Before we answer these questions, let's define the probability mass function which will solve this question.

Probability Mass Function

The probability mass function of the binomial distributions is:

$$ P(x) = \binom{n}{k}(p^k)(1-p)^{n-k} $$

where:
$n$: is the number of trails
$k$: is the number of successes
$p$: is the probability of success

Now back to our example:
What is the probability of getting 4 out of 6 questions correct with each question having 4 multiple choices.

From this example, we have the following information:
$n$ = 6
$k$ = 4
$p$ = .25

We can calculate this is in python pretty easily using the pmf function

from scipy.special import comb
comb(6, 4)*(.25**4)*(.75**(6-4))
0.032958984375

3. Geometric Distribution

The geometric distribution models the number of trails until the first succeess is observed. For example, how many coins flips must happen before a Head is observed? Another more interesting example is, suppose after a night of partying, a young college student is trying all of his 10 keys to see which one is the key for his apartment.

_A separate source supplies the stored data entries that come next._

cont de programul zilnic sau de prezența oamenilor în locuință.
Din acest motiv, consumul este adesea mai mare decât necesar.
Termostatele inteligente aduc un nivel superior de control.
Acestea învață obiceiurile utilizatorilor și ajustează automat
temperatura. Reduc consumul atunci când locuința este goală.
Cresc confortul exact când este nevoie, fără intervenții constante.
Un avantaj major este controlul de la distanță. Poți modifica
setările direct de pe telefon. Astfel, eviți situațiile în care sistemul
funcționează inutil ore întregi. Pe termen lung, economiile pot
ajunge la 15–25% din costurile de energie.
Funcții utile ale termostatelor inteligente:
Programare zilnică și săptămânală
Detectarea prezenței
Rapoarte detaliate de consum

The geometric distribution is considered memoryless in that, every trail is independent of the next. Thus the first mistake doesn't guarantee the same choice won't be made again.

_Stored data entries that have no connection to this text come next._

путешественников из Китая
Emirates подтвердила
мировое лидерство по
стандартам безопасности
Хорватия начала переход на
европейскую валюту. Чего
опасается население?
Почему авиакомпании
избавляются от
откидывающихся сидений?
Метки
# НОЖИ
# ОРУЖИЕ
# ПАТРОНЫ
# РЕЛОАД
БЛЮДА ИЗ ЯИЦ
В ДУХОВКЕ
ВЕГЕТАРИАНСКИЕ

Mathematically, the geometric distribution is expressed as:

$$ X \sim {Geometric}(p)$$

where:
$p$ is the probability of success.


Probability Mass Function

The probability mass function of the geometrics distributions is a slight modification to the binomial distribution.

$$f_X(x) = p(1-p)^{x-1}$$

where:
$x$: number of trials until the first success

Example:
Suppose the probability of getting a correct answer from a set of random questions is .3. What is the probability of getting the correct answers in the first 5 questions?

.3*(1-.3)**(5-1)
0.07202999999999998

4. Poisson Distribution

The poisson distribution is used to model the rate of events of a specific time horizon or interval. An example of such observation is the number of goals scored in a regular premier league game.

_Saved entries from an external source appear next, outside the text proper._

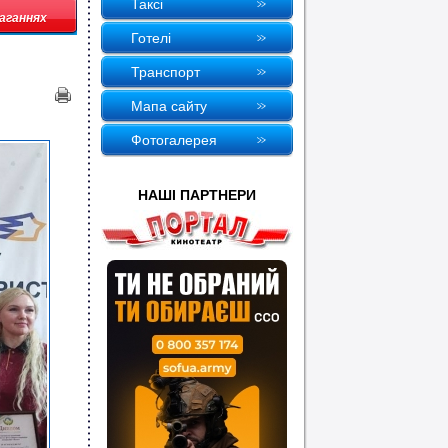
Таксi
маганнях
Готелi
Транспорт
Мапа сайту
Фотогалерея
НАШI ПАРТНЕРИ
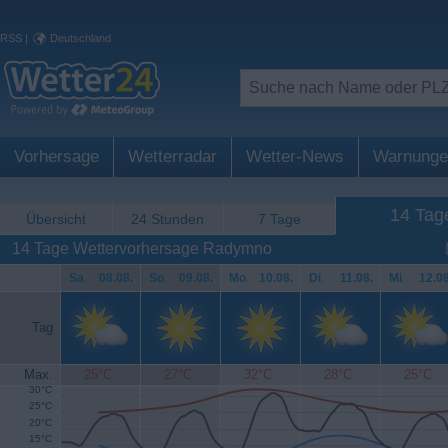
RSS
|
Deutschland
Vorhersage
Wetterradar
Wetter-News
Warnunge
14 Tag
Übersicht
24 Stunden
7 Tage
14 Tage Wettervorhersage Radymno
Sa
.
08.08.
So
.
09.08.
Mo
.
10.08.
Di
.
11.08.
Mi
.
12.08
Tag
Max.
25°C
27°C
32°C
28°C
25°C
30°C
25°C
20°C
15°C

Mathematically, the poisson distribution:

$$ X \sim Poisson_{\lambda}$$

where:
$\lambda$: is the expected value of the random variable.


Probability Mass Function

We can compute the probability of a poisson distributed random variable with the formula below:

$$ P(X = x) = \frac {\lambda ^ k e^{-\lambda} } {k!} $$

where:
$\lambda$: is the rate of events
$k$: 0,1,2,3,4,5...

Example:
Suppose that 15 points are earned each NFL game, what is the probability that 20 points will be earned in tomorrow's game?

import numpy as np
from scipy.special import factorial
    
(15**20)*(np.exp(-15))/factorial(20, exact=True)
0.041810305001064585

As we should expect the probability is much lower given our lambda value at $\lambda = 15$


5. Negative Binomial Distribution

The negative binomial distribution is an extension of the geometric distribution in that it models of the probability of r success in $n$ trials.

We represent the negative binomial distribution as:

$$X \sim NegBin(r, p)$$

where:
$r$: number of success; $x$ = {$0,1,2,3,...$}
$p$: probability of success


Probability Mass Function

The probability mass function of the negative binomial distribution is computed by the formula:

$$ P(X=x|\ r,\ p) = \binom{x - 1}{r - 1}(p)^r(1-p)^{x-r} $$

The negative binomial distribution assumes the following:

  1. Binary outcome for every trial
  2. All trials are independent
  3. The probability of success $p$ is constant across trials

Example:
The probability of scoring a goal on a premier league match is .25 on the first try. What is the probability of scoring 2 goals in the first 5 tries?

$$ P(X=2) = \binom{5 - 1}{2 - 1}(.25)^2(1-.25)^{5-2} $$

from scipy.special import comb
comb(4, 1)*(.25**2)*(.75**(5-2))
0.10546875

About at 10% probability. That sounds about right for $2$ goals over $5$ tries.